The silent nature painting of Gino Severini among the collection of the Fine Art Institutions

art Wed, May. 6, 2020
The Fine Arts Museum, affiliated with the Fine Arts Sector, continues to invite citizens to stay at home, through its official page on Facebook, saying, “Stay in your house and we will bring you the museum to your end” in order to tackle the Corona virus, and the museum will be displayed within a month. Ramadan, the most important holdings of the Museum of Fine Arts in Alexandria, will be seen in (Online Museum), including the silent nature painting of Gino Severini.

He is a poor family in Cortona, Italy. His father was in charge of a small court, and his mother worked as a seamstress. He studied until the age of fifteen at the Cortona Art School. He and a group of classmates were expelled from the entire school system for attempting to steal exam papers.

In 1899 he moved with his mother to Rome, and there he showed a serious interest in art, and he painted in his spare time while working as a writer in the shipping business. He studied art in Rome with the help of an art teacher, who was of Cortonese origin. In 1900, the artist "Imperto Bossioni" met and visited together the studio "Giacomo Pala", and there they got acquainted with the technique of division and the technique of coloring in interchangeable colors instead of mixing colors. These theories had a major impact on Severini's early works and on the futuristic school in 1910 and 1911.

In November 1906 he settled in Paris, and it was an important step for him, as he later said: "The cities I am closely linked to are Cortona and Paris. I was born physically in the first, intellectually and spiritually in the second."
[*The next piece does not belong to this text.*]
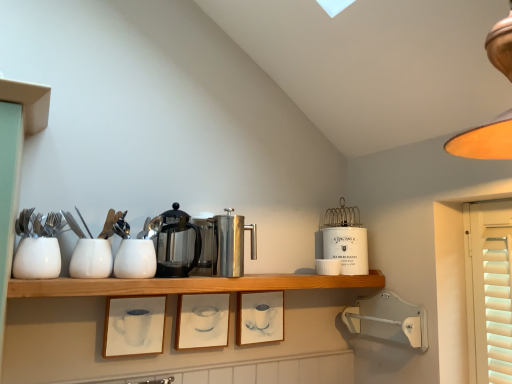
This screenshot has width=512, height=384. I want to click on vacant space that is to the left of white ceramic cup at upper right, which is the first tableware from back to front, so click(282, 276).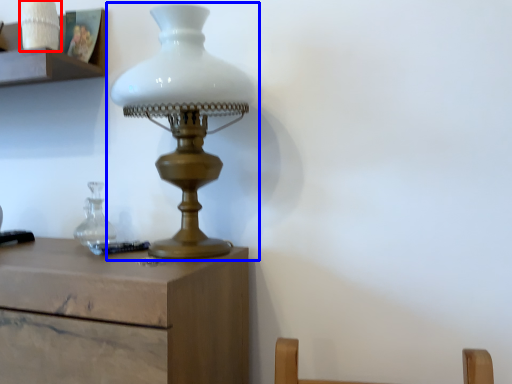
Question: Which point is closer to the camera, candle holder (highlighted by a red box) or lamp (highlighted by a blue box)?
He lived in the Montmartre neighborhood and devoted his life to art. There he befriended "Amedo Modigliani" and got acquainted with the avant-garde stars in Paris such as Picasso, Braque and other artists, poets and dramas. The sale of his paintings did not provide him with enough to live and counted on the generosity of art sponsors.

He was invited by Filippo Tommaso and Bossioni to join the future movement and was a signatory with Giacomo Bala, Bossioni, Carlo Cara and Luigi Rosolo on the statement of future photographers in February 1910.
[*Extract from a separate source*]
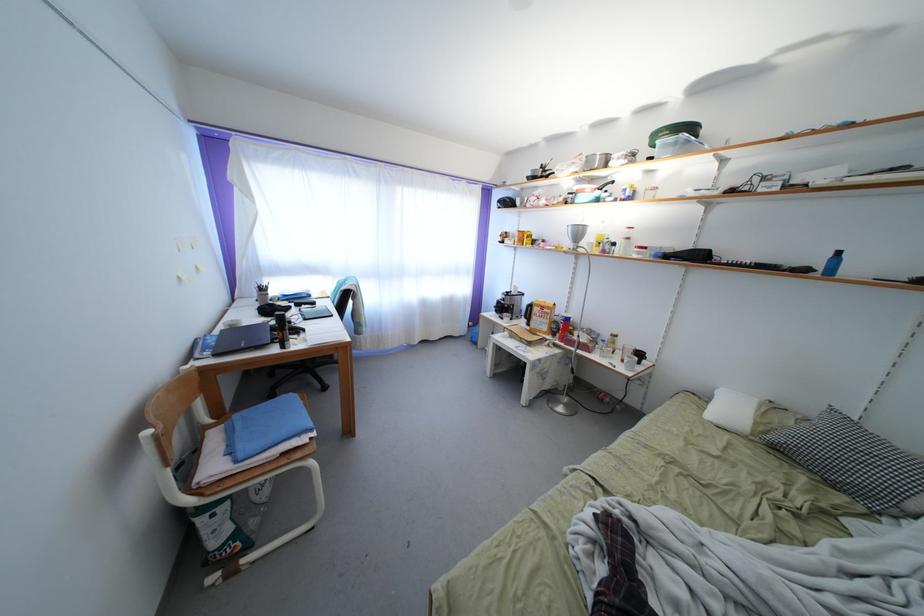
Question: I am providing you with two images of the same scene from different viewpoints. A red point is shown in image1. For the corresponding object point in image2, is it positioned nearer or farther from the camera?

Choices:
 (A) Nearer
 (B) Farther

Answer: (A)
Severini was an important link between artists in Italy and France. He was the first of the futurists to knock on the door of Cubism after a visit to Paris in 1911, and the Italian Futurists adopted a kind of Cubism closer to the Futurism to give the painting some dynamism.

Severini helped organize the first futuristic exhibition outside Italy at the Bernheim-John Barbes Gallery in February 1912, and participated in subsequent future shows in Europe and America.

Severini was not drawn to the subject of the instrument as the rest of his future colleagues, and chose the shape of the dancer to express movement. He was left for modern photography and painted in Renaissance style.

Throughout his career he published important articles and books on art theories, and in 1946 he published his autobiography "The Life of a Painter." Severini died in Paris on February 26, 1966 at the age of 82, and was buried in Cortona, Italy, his birthplace.